‘What is this, I ask, but to act as a father to all your children and fellow-citizens? You rob yourself to make them rich; you strip yourself to clothe them. You wear yourself out with toil, that they may be quickened into life in Christ. In a word, you spend yourself away that you may gain them for Christ!
‘He must be envious, indeed, who does not back with all his might the man who engages in a work like this. He must be wicked, indeed, who can gainsay or interrupt him. That man is an enemy to England who does not care to give a helping hand where he can.’
Which words in praise of Colet’s self-sacrificing work were not merely uttered within hearing of those who might hang upon the lips of the aged Fitzjames or the bishop who had ‘blasphemed’ the school; they passed, with edition after edition of the ‘Copia’ of Erasmus, into the hands of every scholar in Europe, until they were known and read of all men![416]
Colet charged with heresy by his bishop.
But Bishop Fitzjames, whose unabating zeal against heretics had become the ruling passion of his old age, no longer able to control his hatred of the Dean, associated with himself two other bishops of like opinion and spirit in the ignoble work of making trouble for Colet.
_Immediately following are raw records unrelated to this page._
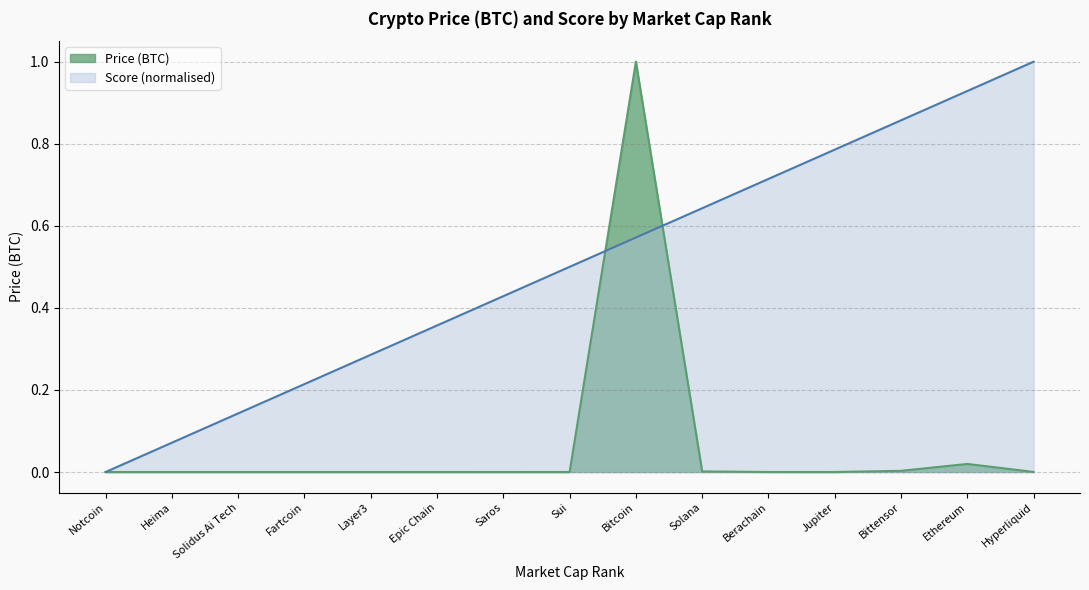

What is the average value of the Score series?

0.5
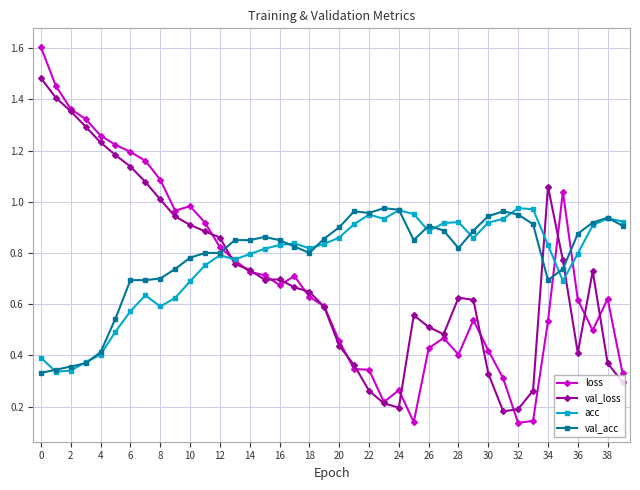

Which series has the largest range (max minus min)?

loss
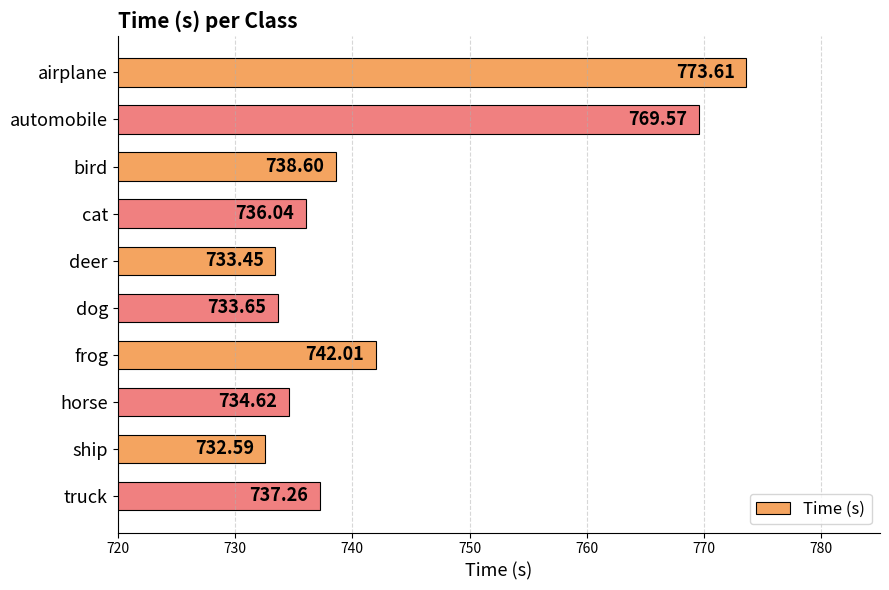

What is the sum of all values?

7431.4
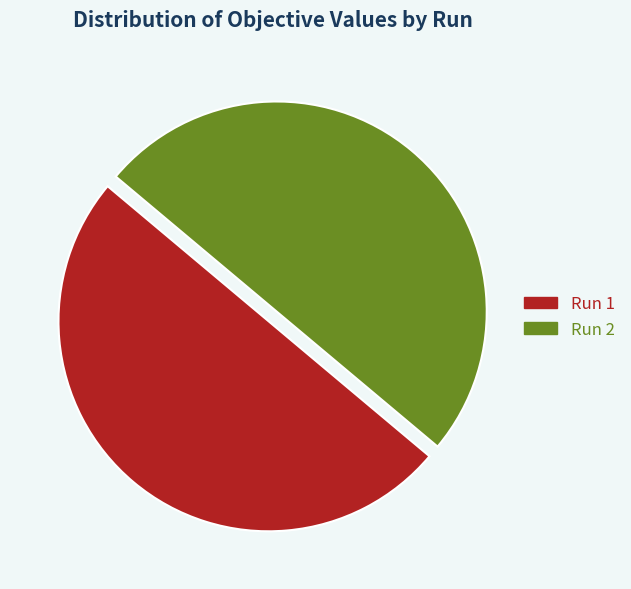

The Run 1 slice represents 45% of the pie. True or false?

False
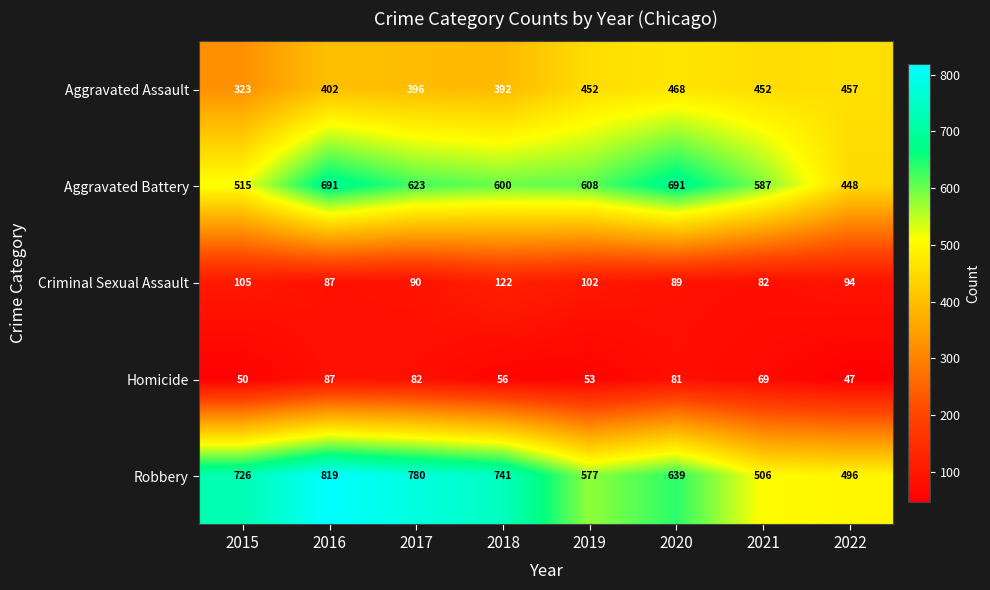

True or false: Criminal Sexual Assault has a value of 82 at 2021.

True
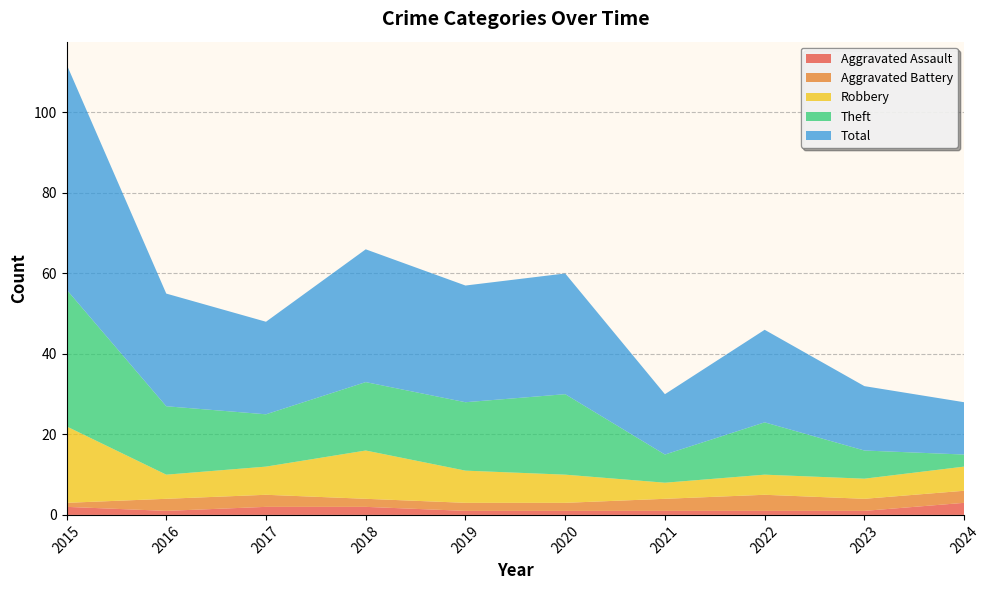

Reading left to right, transcribe all the data shown in this chart.

Aggravated Assault: 2015=2	2016=1	2017=2	2018=2	2019=1	2020=1	2021=1	2022=1	2023=1	2024=3
Aggravated Battery: 2015=1	2016=3	2017=3	2018=2	2019=2	2020=2	2021=3	2022=4	2023=3	2024=3
Robbery: 2015=19	2016=6	2017=7	2018=12	2019=8	2020=7	2021=4	2022=5	2023=5	2024=6
Theft: 2015=34	2016=17	2017=13	2018=17	2019=17	2020=20	2021=7	2022=13	2023=7	2024=3
Total: 2015=56	2016=28	2017=23	2018=33	2019=29	2020=30	2021=15	2022=23	2023=16	2024=13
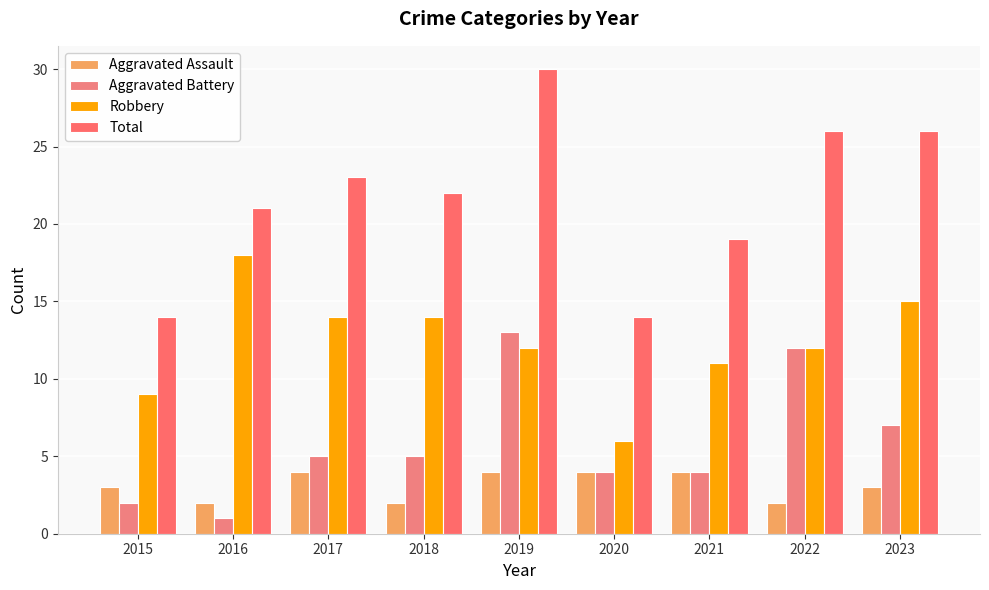

Count the number of data series in this chart.

4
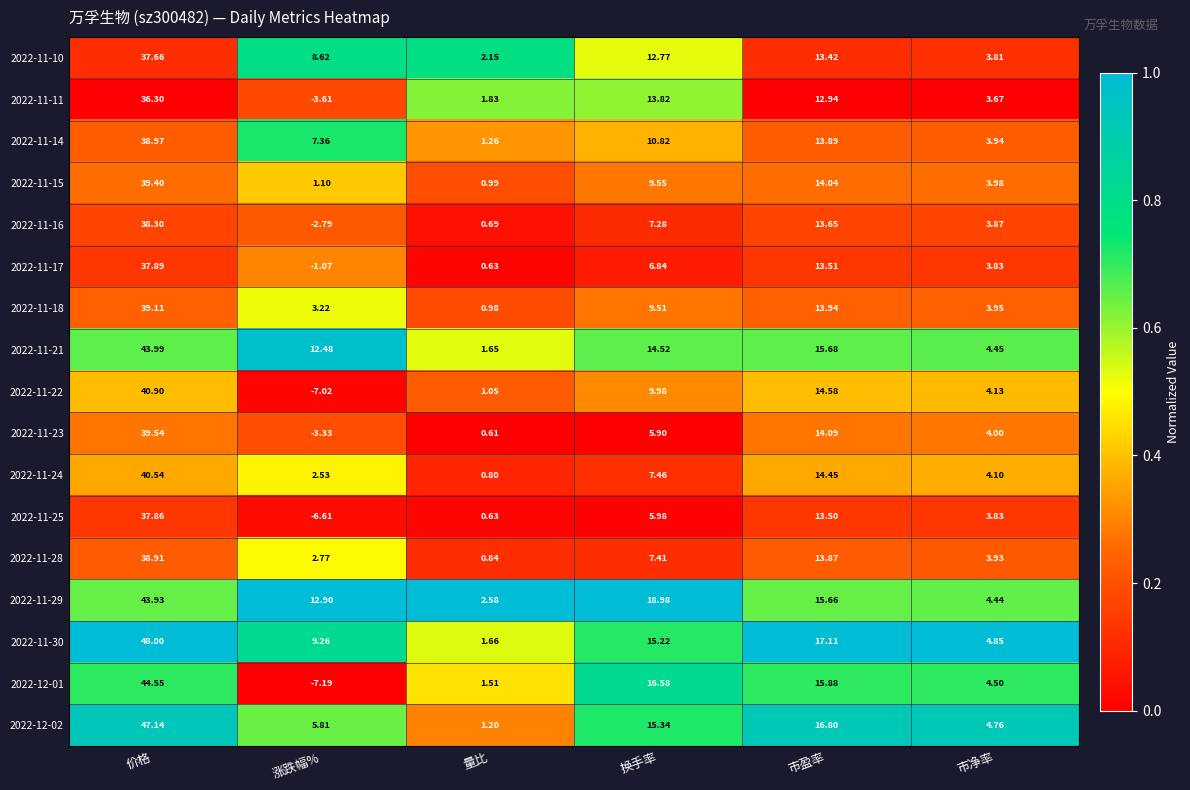

Where does the 2022-11-29 series first go above 15?

价格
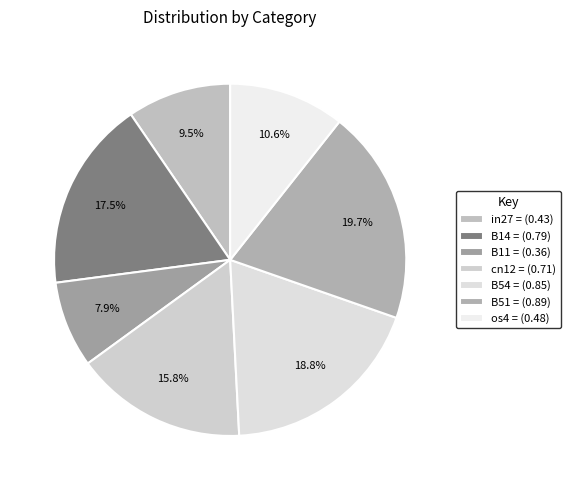

To the nearest percent, what portion does B14 represent?

18%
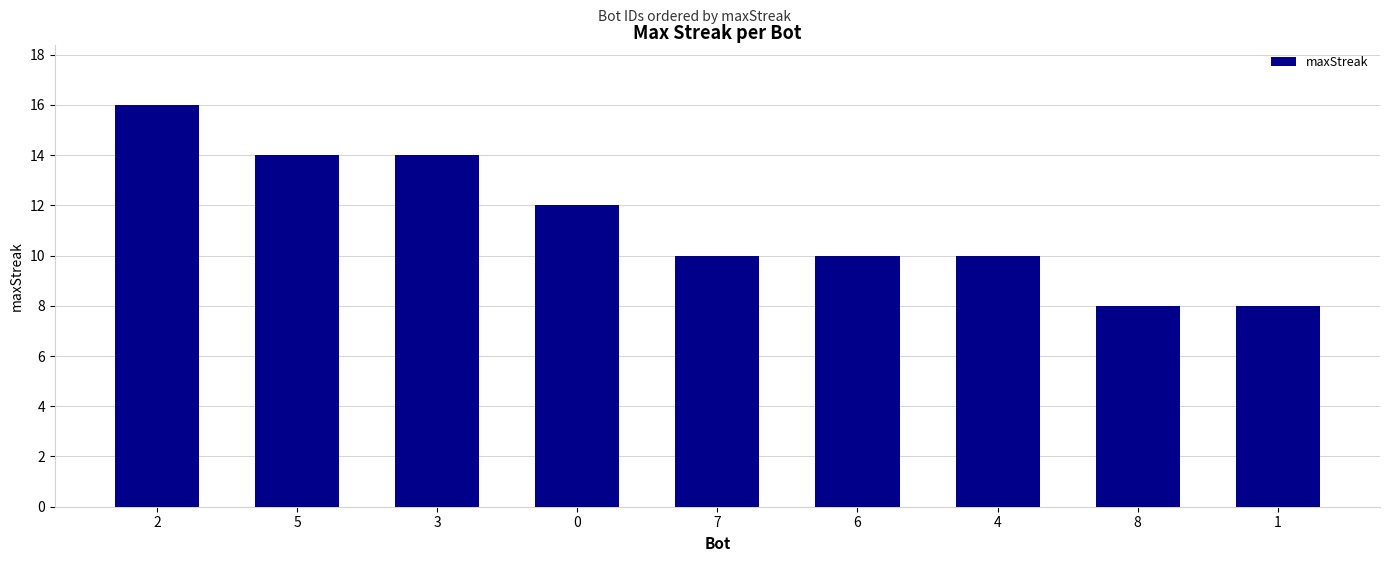

True or false: the data shows 8 at 8.

True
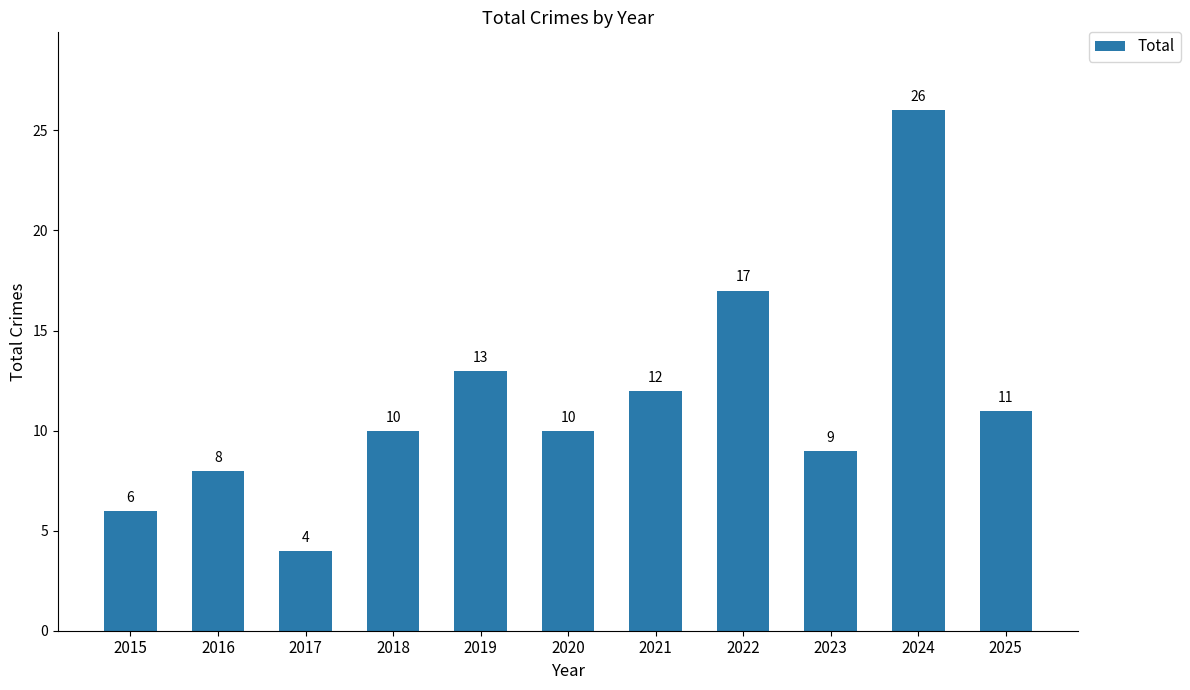

Reading left to right, transcribe all the data shown in this chart.

2015=6	2016=8	2017=4	2018=10	2019=13	2020=10	2021=12	2022=17	2023=9	2024=26	2025=11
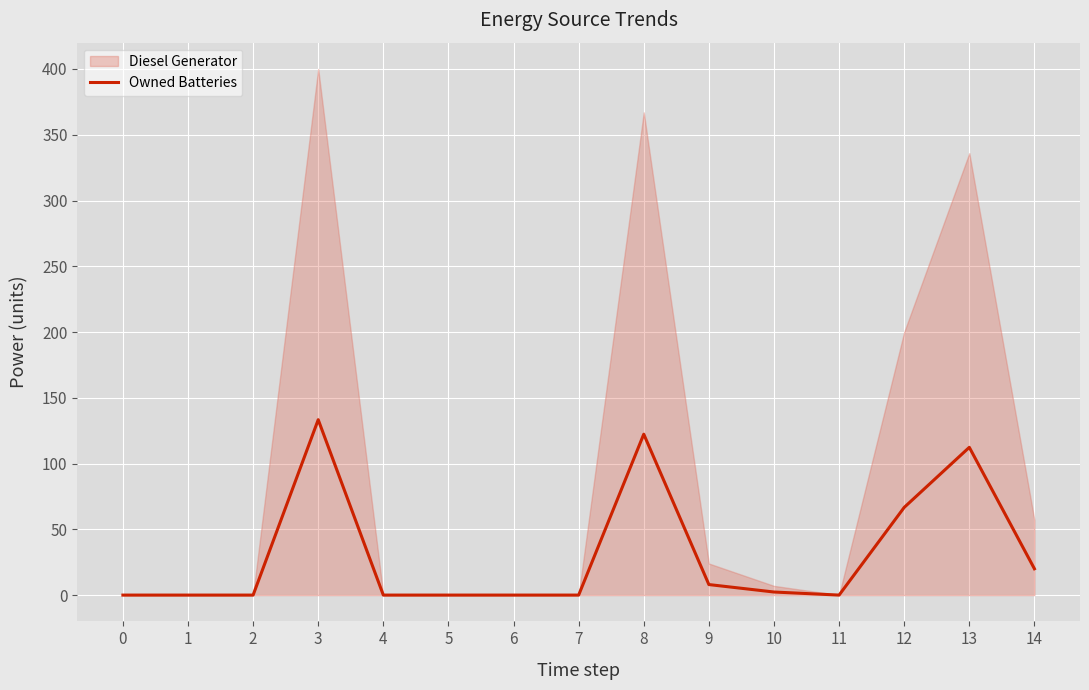

The value of Owned Batteries at 12 is 45.3. True or false?

False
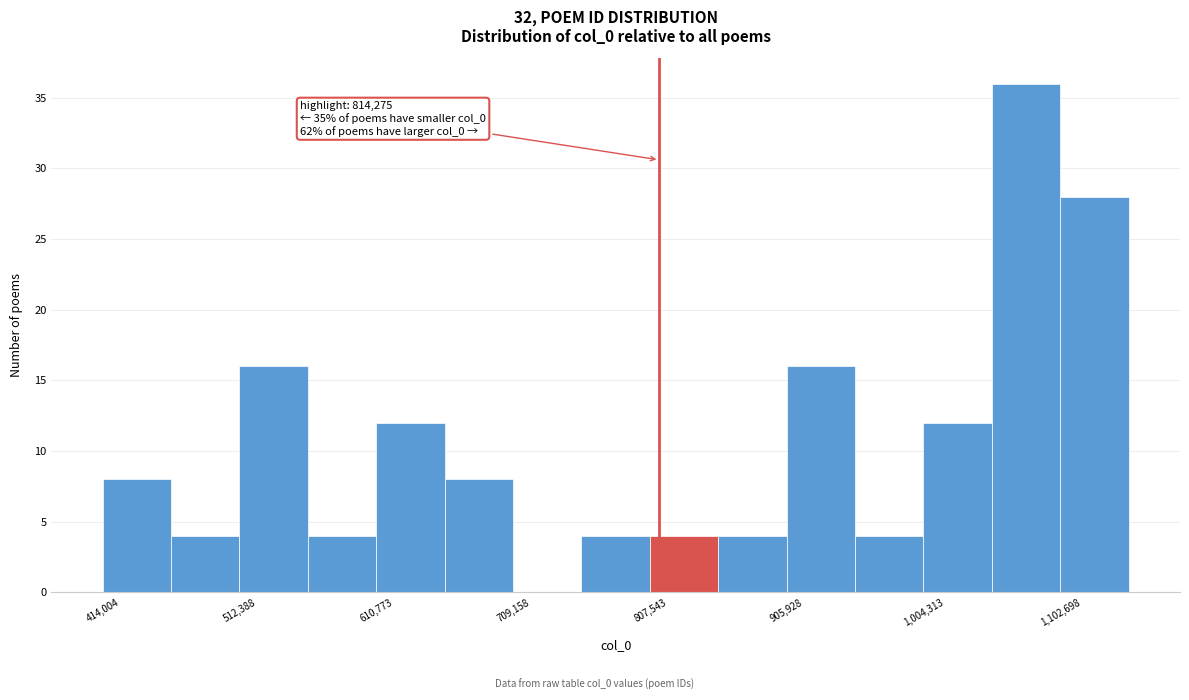

Which range on the x-axis has the tallest bar?

1050000 to 1100000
They resorted to their usual weapon—persecution. They exhibited to the Archbishop of Canterbury articles against Colet extracted from his sermons. Their first charge was that he had preached that images ought not to be worshipped. The second charge was that he had denied that Christ, when He commanded Peter the third time to ‘feed his lambs,’ made any allusion to the application of episcopal revenues in hospitality or anything else, seeing that Peter was a poor man, and had no episcopal revenues at all. The third charge was, that in speaking once from his pulpit of those who were accustomed to read their sermons, he meant to give a side-hit at the Bishop of London, who, on account of his old age, was in the habit of reading his sermons.[417]
But the Archbishop, thoroughly appreciating as he did the high qualities of the Dean, became his protector and advocate, instead of his judge. Colet himself, says Erasmus, did not deign to make any reply to these foolish charges, and others ‘more foolish still.’[418] And the Archbishop, therefore, without hearing any reply, indignantly rejected them.
Proceedings quashed by Warham.
What the charges ‘more foolish still’ may have been Erasmus does not record. But Tyndale mentions, as a well known fact, that ‘the Bishop of London would have made Dean Colet of Paules a heretic for translating the Paternoster in English, had not the [Arch]bishop of Canterbury helped the Dean.’[419] Colet’s English translation or paraphrase of the Paternoster still remains to show that he was open to the charge.[420] But for once, at least, the persecutor was robbed of his prey!